For some people it’s body-surfing on the Cornish coast or a family outing to Alton Towers. For us, this summer was an opportunity to explore some highlights of Scotland including the Necropolis in Glasgow. Created in 1833, it was amongst the first of the great British cemeteries and emulated the hygienic and tasteful burying grounds of classical Greece and Rome.
The word ‘Necropolis’ derives from the Ancient Greek meaning ‘city of the dead’. This neoclassical title was chosen to distinguish it from the Christian cemeteries of the period. Its purpose was to provide a landscaped garden with architectural tombs for visitors’ contemplation and moral elevation.
The site is linked to the cathedral by a bridge which originally crossed a burn, now conducted through a pipe. In the early days of the Necropolis, the bridge may have reminded Christians of the crossing of the River Jordan from the wilderness to the Promised Land. For others it would have recalled the River Styx of Greek mythology, flowing between this world and Hades, the underworld. Either way it was certainly intended to be a physical and metaphorical link between the world of the living and that of the eternal dead.
Within its 37 acres 50,000 people, most of them ordinary folk, rest in peace. The designs of the many memorials to rich and influential Victorian Glaswegians had to be approved by the founding committee with the most significant monuments being placed in the most prominent positions overlooking the city.
Designs had to be of architectural value from purest Greek to Moresque mausoleum with a move away from the traditions of the established church. Some are direct copies of tombs from antiquity: one is based on the Tower of the Winds at the Roman Agora in Athens; another is a close copy of Athens’ Choragic Monument of Lysicrates. There are Greek Doric and Roman temples, Egyptian vaults and three close copies of the tomb of Scipio Barbatus (the Roman General who defeated the Etruscans) in the form of an altar table, the original of which can still be seen in the Vatican Museum in Rome.

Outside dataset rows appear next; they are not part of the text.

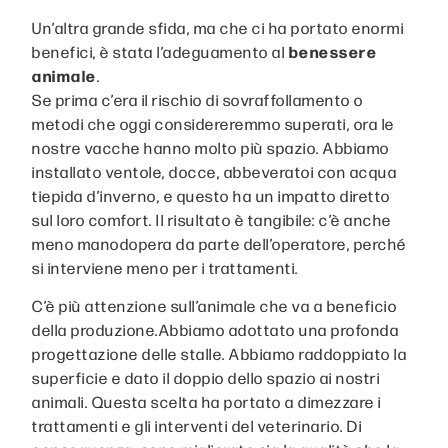
Un’altra grande sfida, ma che ci ha portato enormi
benefici, è stata l’adeguamento al
benessere
animale
.
Se prima c’era il rischio di sovraffollamento o
metodi che oggi considereremmo superati, ora le
nostre vacche hanno molto più spazio. Abbiamo
installato ventole, docce, abbeveratoi con acqua
tiepida d’inverno, e questo ha un impatto diretto
sul loro comfort. Il risultato è tangibile: c’è anche
meno manodopera da parte dell’operatore, perché
si interviene meno per i trattamenti.
C’è più attenzione sull’animale che va a beneficio
della produzione.Abbiamo adottato una profonda
progettazione delle stalle. Abbiamo raddoppiato la
superficie e dato il doppio dello spazio ai nostri
animali. Questa scelta ha portato a dimezzare i
trattamenti e gli interventi del veterinario. Di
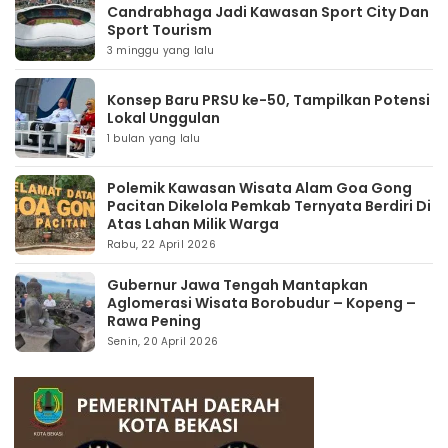
Candrabhaga Jadi Kawasan Sport City Dan
Sport Tourism
3 minggu yang lalu
Konsep Baru PRSU ke-50, Tampilkan Potensi
Lokal Unggulan
1 bulan yang lalu
Polemik Kawasan Wisata Alam Goa Gong
Pacitan Dikelola Pemkab Ternyata Berdiri Di
Atas Lahan Milik Warga
Rabu, 22 April 2026
Gubernur Jawa Tengah Mantapkan
Aglomerasi Wisata Borobudur – Kopeng –
Rawa Pening
Senin, 20 April 2026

Classical symbolism was often chosen to complement the architecture. In one of the mausolea pictured here is a row of inverted laurel wreaths, signalling death in ancient Greece, as opposed to victory. Another common symbol is the Roman torch, facing downwards to signal death, but with a flame to indicate life after death. Draped urns feature on a number of the memorials, often denoting the death of an older person or the departure of the soul from the shroud. The Ouroboros is depicted on this grave memorial, the ancient Egyptian snake eating its own tail to signify immortality.
Reverent enthusiasts could easily pass a day exploring the site, or you could join one of the historic tours on certain dates. I enjoyed reading Ronnie Scott’s book ‘Death by Design’ which unearths the stories of the people who shaped the city of Glasgow and who are now commemorated in the Necropolis.
However imposing and extravagant many of their monuments may be, some are now sadly damaged and tangled with weeds, leaving an impression of futile vanity. The aims of the Necropolis were noble, its legacy is impressive, but a simple gravestone with a Christian verse still holds more power to move my soul.